Department of Radiation Oncology, The University of Texas MD Anderson Cancer Center, Houston, Texas, USA.
Department of Health Services Research, The University of Texas MD Anderson Cancer Center, Houston, Texas, USA.
Cancer Med. 2022 May;11(10):2096-2105. doi: 10.1002/cam4.4555. Epub 2022 Mar 16.
Oncology telemedicine was implemented rapidly after COVID-19. We examined multilevel correlates and outcomes of telemedicine use for patients undergoing radiotherapy (RT) for cancer.
Upon implementation of a telemedicine platform at a comprehensive cancer center, we analyzed 468 consecutive patient RT courses from March 16, 2020 to June 1, 2020. Patients were categorized as using telemedicine during ≥1 weekly oncologist visits versus in-person oncologist management only. Temporal trends were evaluated with Cochran-Armitage tests; chi-squared test and multilevel multivariable logistic models identified correlates of use and outcomes.
Overall, 33% used telemedicine versus 67% in-person only oncologist management. Temporal trends (p < 0.001) correlated with policy changes: uptake was rapid after local social-distancing restrictions, reaching peak use (35% of visits) within 4 weeks of implementation. Use declined to 15% after national "Opening Up America Again" guidelines. In the multilevel model, patients more likely to use telemedicine were White non-Hispanic versus Black or Hispanic (odds ratio [OR] = 2.20, 95% confidence interval [CI] 1.03-4.72; p = 0.04) or receiving ≥6 fractions of RT versus 1-5 fractions (OR = 4.49, 95% CI 2.29-8.80; p < 0.001). Model intraclass correlation coefficient demonstrated 43% utilization variation was physician-level driven. Treatment toxicities and 30-day emergency visits or unplanned hospitalizations did not differ for patients using versus not using telemedicine (p > 0.05, all comparisons).

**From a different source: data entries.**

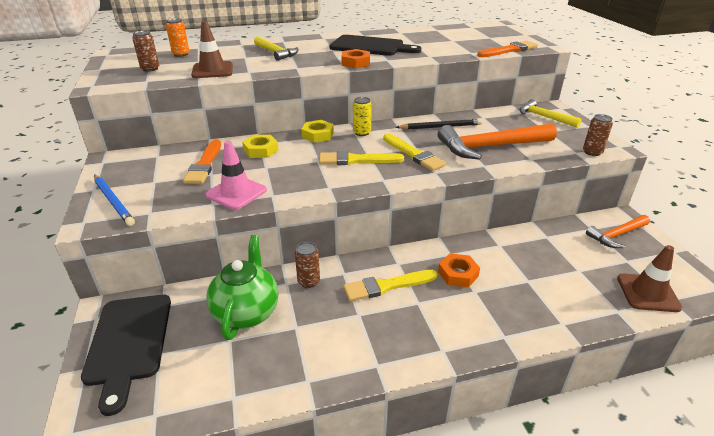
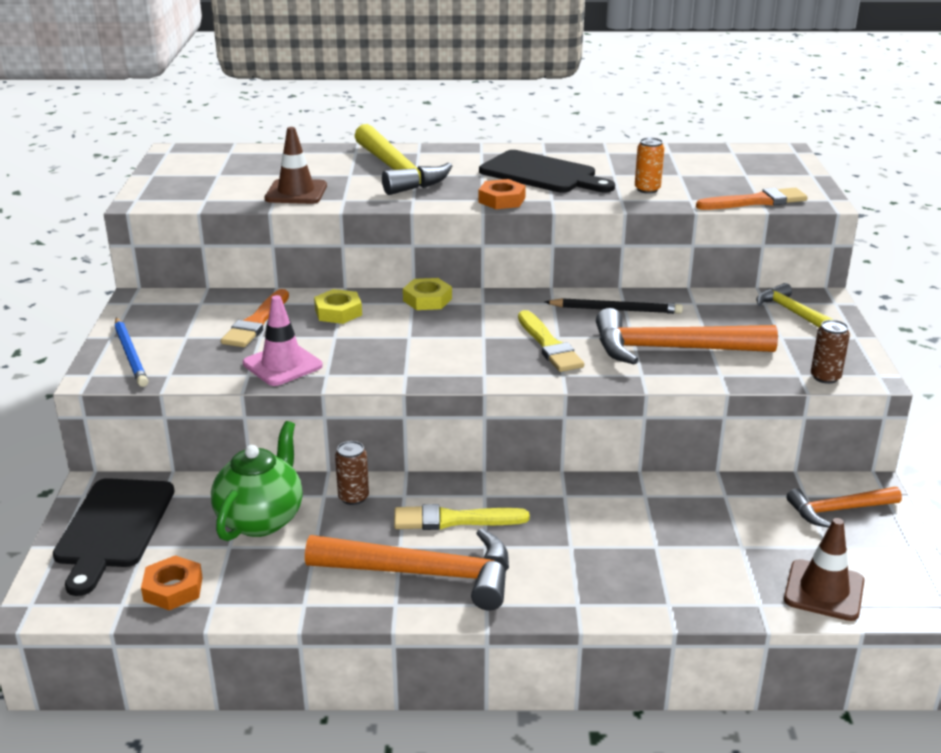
camera: 15 degrees right, 5 degrees down
(150, 69) = (215, 181): brown can -> none
(181, 54) = (264, 161): orange can -> orange can (647, 189)
(276, 53) = (397, 172): yellow hammer -> yellow hammer, size x1.71
(356, 160) = (462, 343): yellow brush -> none
(362, 133) = (492, 304): yellow can -> none
(387, 334) = (424, 574): none -> orange hammer
(458, 274) = (560, 521): orange nut -> orange nut (173, 589)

Though toxicities were similar with telemedicine oncology management, there remained lower uptake among non-White patients. Continuing strategies for oncology telemedicine implementation should address multilevel patient, physician, and policy factors to optimize telemedicine's potential to surmount-and not exacerbate-barriers to quality cancer care.

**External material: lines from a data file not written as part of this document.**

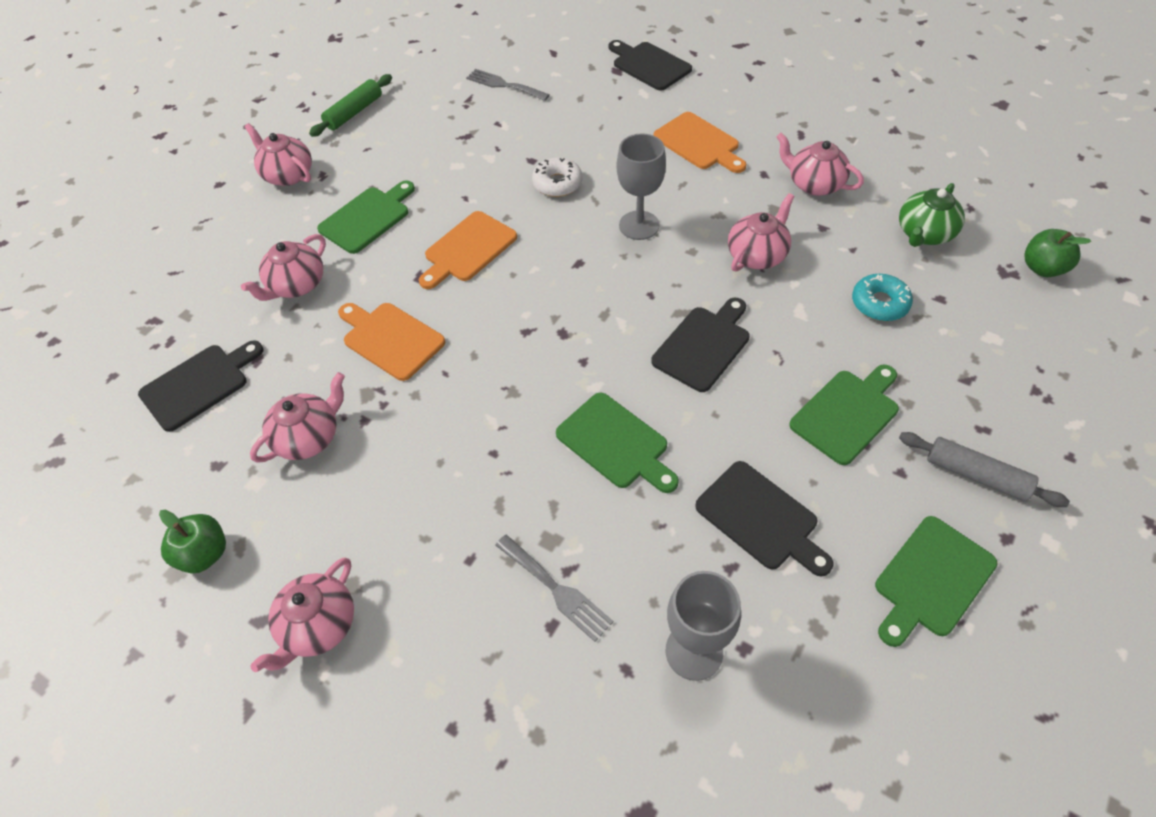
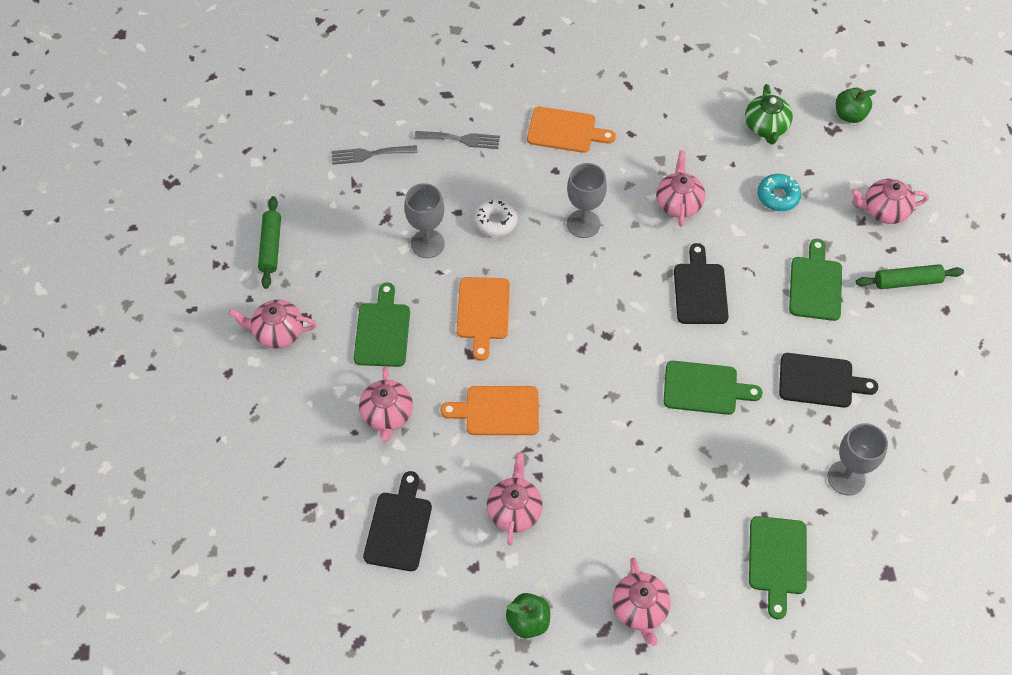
camera: 40 degrees left, 5 degrees up
(479, 171) = (427, 244): none -> grey goblet
(556, 590) = (749, 496): grey fork -> grey fork (461, 139)
(649, 65) = (467, 76): black cutting board -> none
(814, 184) = (670, 124): pink teapot -> pink teapot (884, 210)
(931, 579) = (927, 358): green cutting board -> green cutting board (777, 560)
(976, 475) = (907, 281): grey rolling pin -> green rolling pin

在 COVID-19 之后,肿瘤学远程医疗迅速实施。我们研究了癌症患者接受放射治疗 (RT) 过程中使用远程医疗的多层次相关因素和结果。
在综合癌症中心实施远程医疗平台后,我们分析了 2020 年 3 月 16 日至 6 月 1 日期间的 468 例连续患者 RT 课程。患者分为每周至少有 1 次接受远程医疗的肿瘤学家就诊和仅接受现场管理的肿瘤学家就诊。使用 Cochran-Armitage 检验评估时间趋势;卡方检验和多层次多变量逻辑模型确定使用和结果的相关性。
总体而言,有 33%的患者使用了远程医疗,而仅 67%的患者接受了现场管理的肿瘤学家管理。时间趋势(p<0.001)与政策变化相关:在当地社会隔离限制后,使用率迅速上升,实施后 4 周内达到高峰(35%的就诊)。在全国“重新开放美国”指南发布后,使用率下降至 15%。在多层次模型中,与白人非西班牙裔相比,更有可能使用远程医疗的患者为黑人或西班牙裔(优势比 [OR] = 2.20,95%置信区间 [CI] 1.03-4.72;p=0.04)或接受≥6 次 RT 剂量与 1-5 次剂量(OR=4.49,95%CI 2.29-8.80;p<0.001)。模型组内相关系数表明,43%的利用率变化是由医生水平驱动的。接受与不接受远程医疗的患者之间的治疗毒性以及 30 天内急诊就诊或计划外住院的发生率没有差异(p>0.05,所有比较)。
尽管远程医疗肿瘤学管理的毒性相似,但非白人患者的使用率仍然较低。继续实施肿瘤学远程医疗的策略应解决多层次的患者、医生和政策因素,以优化远程医疗的潜力,克服而非加剧癌症护理质量的障碍。